Your objective ->
Exact retyping of the data: please keep every word and drop each picture.

◇ ◇ ◇ ◇ ◇ ◇ ◇

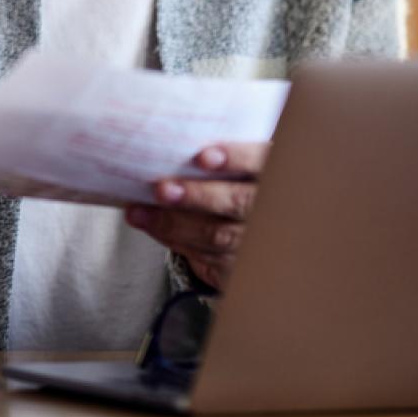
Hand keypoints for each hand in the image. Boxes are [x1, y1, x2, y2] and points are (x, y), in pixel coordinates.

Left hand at [123, 141, 269, 290]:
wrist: (258, 232)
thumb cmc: (240, 184)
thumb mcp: (242, 167)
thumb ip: (220, 159)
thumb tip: (167, 149)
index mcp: (276, 173)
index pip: (262, 161)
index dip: (237, 158)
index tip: (203, 157)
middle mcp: (274, 208)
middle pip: (239, 203)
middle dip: (198, 196)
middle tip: (162, 189)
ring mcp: (261, 241)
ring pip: (218, 235)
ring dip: (174, 223)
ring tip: (141, 212)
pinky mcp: (242, 267)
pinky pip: (207, 257)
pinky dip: (175, 240)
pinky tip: (152, 227)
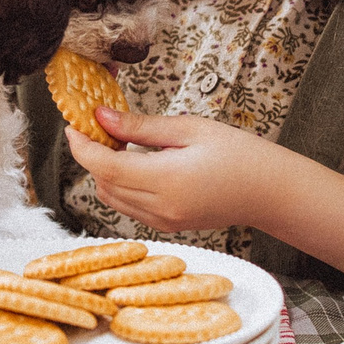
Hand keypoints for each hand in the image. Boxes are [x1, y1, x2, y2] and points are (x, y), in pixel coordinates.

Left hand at [64, 105, 279, 232]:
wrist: (270, 191)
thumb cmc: (239, 154)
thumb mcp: (189, 129)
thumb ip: (141, 126)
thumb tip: (101, 117)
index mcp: (166, 180)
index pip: (105, 166)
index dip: (82, 146)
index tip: (74, 125)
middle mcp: (160, 208)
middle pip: (103, 183)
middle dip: (91, 155)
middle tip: (95, 126)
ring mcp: (163, 222)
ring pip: (112, 198)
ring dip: (104, 172)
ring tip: (115, 142)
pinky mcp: (167, 226)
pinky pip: (129, 207)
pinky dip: (120, 186)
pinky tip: (133, 163)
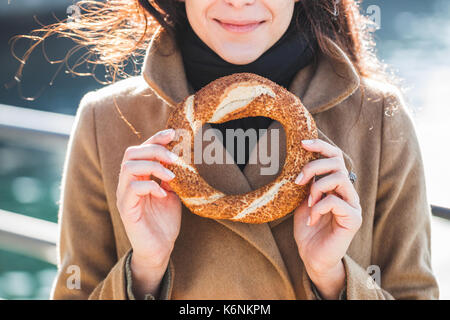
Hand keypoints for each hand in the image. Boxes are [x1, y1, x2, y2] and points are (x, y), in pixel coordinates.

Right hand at [116, 128, 181, 297]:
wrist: (160, 248)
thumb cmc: (165, 221)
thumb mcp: (172, 193)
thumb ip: (172, 176)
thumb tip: (183, 156)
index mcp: (138, 176)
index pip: (141, 149)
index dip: (155, 138)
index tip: (173, 133)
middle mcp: (127, 183)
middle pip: (132, 153)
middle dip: (154, 149)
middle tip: (174, 158)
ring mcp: (124, 195)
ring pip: (128, 167)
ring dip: (152, 166)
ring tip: (171, 176)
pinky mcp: (126, 209)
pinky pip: (131, 189)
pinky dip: (149, 186)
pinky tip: (163, 193)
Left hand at [293, 139, 361, 298]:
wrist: (312, 256)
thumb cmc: (307, 228)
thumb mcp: (302, 200)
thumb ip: (306, 183)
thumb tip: (298, 161)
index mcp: (336, 185)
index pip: (335, 157)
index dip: (321, 146)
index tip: (302, 143)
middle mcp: (348, 192)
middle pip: (338, 163)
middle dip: (314, 167)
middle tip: (298, 181)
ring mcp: (353, 205)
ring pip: (340, 178)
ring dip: (317, 188)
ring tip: (308, 204)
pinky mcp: (354, 219)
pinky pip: (336, 202)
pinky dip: (319, 207)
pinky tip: (312, 219)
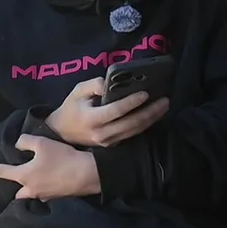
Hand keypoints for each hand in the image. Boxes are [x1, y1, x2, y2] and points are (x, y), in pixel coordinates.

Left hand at [0, 134, 100, 199]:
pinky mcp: (56, 198)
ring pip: (31, 195)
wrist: (86, 174)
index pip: (4, 172)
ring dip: (29, 189)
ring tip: (33, 179)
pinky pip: (44, 195)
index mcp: (24, 176)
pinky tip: (48, 181)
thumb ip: (25, 141)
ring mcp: (44, 196)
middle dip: (16, 186)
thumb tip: (18, 144)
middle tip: (17, 177)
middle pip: (17, 192)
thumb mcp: (41, 143)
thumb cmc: (61, 157)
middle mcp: (31, 190)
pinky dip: (43, 189)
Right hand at [44, 77, 168, 147]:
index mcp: (92, 119)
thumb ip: (94, 84)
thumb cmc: (71, 109)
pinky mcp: (114, 145)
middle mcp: (102, 134)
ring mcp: (109, 142)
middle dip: (150, 112)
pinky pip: (132, 135)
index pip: (116, 111)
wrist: (62, 133)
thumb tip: (109, 82)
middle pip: (131, 123)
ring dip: (152, 119)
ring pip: (135, 131)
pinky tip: (154, 115)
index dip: (132, 102)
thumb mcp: (77, 91)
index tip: (145, 93)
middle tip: (164, 100)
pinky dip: (145, 125)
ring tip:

◇ ◇ ◇ ◇ ◇ ◇ ◇

Written answer ->
Hand keypoints for each hand in the image. Boxes are [x1, y1, x2, y2] and points are (x, y), in pixel coordinates.

Left hand at [123, 141, 269, 290]:
wrist: (258, 232)
thumb cmc: (240, 184)
thumb mcp: (242, 167)
thumb ip: (220, 159)
thumb tip: (167, 149)
index mcp: (276, 173)
index pip: (262, 161)
index dip: (237, 158)
index tip: (203, 157)
middle mcp: (274, 208)
middle pip: (239, 203)
middle dip: (198, 196)
middle tip: (162, 189)
ring mcp: (261, 241)
ring pip: (218, 235)
ring dip: (174, 223)
ring tip: (141, 212)
pinky mcp: (242, 267)
pinky pip: (207, 257)
pinky dip: (175, 240)
pinky tip: (152, 227)
Hand keypoints for each hand in the image. Boxes are [x1, y1, x2, y2] and points are (x, y), in pixel coordinates.

Left hand at [64, 105, 279, 232]:
wrist: (270, 191)
thumb cmc: (239, 154)
thumb mcp: (189, 129)
thumb ip: (141, 126)
thumb tip: (101, 117)
index mcp: (166, 180)
index pip: (105, 166)
index dip: (82, 146)
index tip: (74, 125)
middle mcp: (160, 208)
middle pip: (103, 183)
middle dip: (91, 155)
middle tip: (95, 126)
ring mcp: (163, 222)
ring pip: (112, 198)
ring dip: (104, 172)
ring tip: (115, 142)
pinky mcp: (167, 226)
pinky pip: (129, 207)
pinky dip: (120, 186)
pinky tip: (133, 163)
Hand keypoints for each hand in the image. Boxes are [x1, y1, x2, y2] and points are (x, y), in pixel coordinates.

Right hand at [116, 128, 181, 297]:
wrist: (160, 248)
thumb cmc: (165, 221)
thumb mcp: (172, 193)
thumb ip: (172, 176)
thumb tip: (183, 156)
index mcp: (138, 176)
index pip: (141, 149)
index dip: (155, 138)
index tip: (173, 133)
middle mcp: (127, 183)
middle pip: (132, 153)
middle dip: (154, 149)
middle tip: (174, 158)
ring mcp: (124, 195)
ring pip: (128, 167)
ring dip: (152, 166)
ring tip: (171, 176)
pinky mcp: (126, 209)
pinky pip: (131, 189)
pinky dip: (149, 186)
pinky tip: (163, 193)
Left hand at [293, 139, 361, 298]:
wrist: (312, 256)
thumb cmc: (307, 228)
thumb mcp: (302, 200)
thumb ip: (306, 183)
thumb tip: (298, 161)
index mcp: (336, 185)
index pip: (335, 157)
index dip: (321, 146)
index tip: (302, 143)
middle mcp: (348, 192)
middle pip: (338, 163)
middle dip: (314, 167)
middle tip: (298, 181)
ring mcp: (353, 205)
ring pip: (340, 178)
ring dip: (317, 188)
ring tip: (308, 204)
pinky mcp: (354, 219)
pinky pip: (336, 202)
pinky dip: (319, 207)
pinky tip: (312, 219)
Hand keypoints for each hand in the image. Boxes are [x1, y1, x2, y2] and points are (x, y), in pixel coordinates.

Left hand at [0, 134, 100, 199]:
pinky mcp: (56, 198)
ring pip: (31, 195)
wrist: (86, 174)
index pip: (4, 172)
ring dip: (29, 189)
ring tip: (33, 179)
pinky pip: (44, 195)
index mcp: (24, 176)
pinky tip: (48, 181)
thumb ip: (25, 141)
ring mcp: (44, 196)
middle dip: (16, 186)
thumb tip: (18, 144)
middle tip: (17, 177)
middle pip: (17, 192)
thumb mcp: (41, 143)
thumb cmc: (61, 157)
middle mcp: (31, 190)
pinky dip: (43, 189)
Right hand at [44, 77, 168, 147]:
index mcp: (92, 119)
thumb ip: (94, 84)
thumb cmc: (71, 109)
pinky mcp: (114, 145)
middle mcp: (102, 134)
ring mcp: (109, 142)
middle dip: (150, 112)
pinky pip: (132, 135)
index pip: (116, 111)
wrist: (62, 133)
thumb tip: (109, 82)
middle pip: (131, 123)
ring dip: (152, 119)
ring pip: (135, 131)
pinky tip: (154, 115)
index dip: (132, 102)
thumb mcp: (77, 91)
index tip: (145, 93)
middle tip: (164, 100)
pinky dip: (145, 125)
ring tip:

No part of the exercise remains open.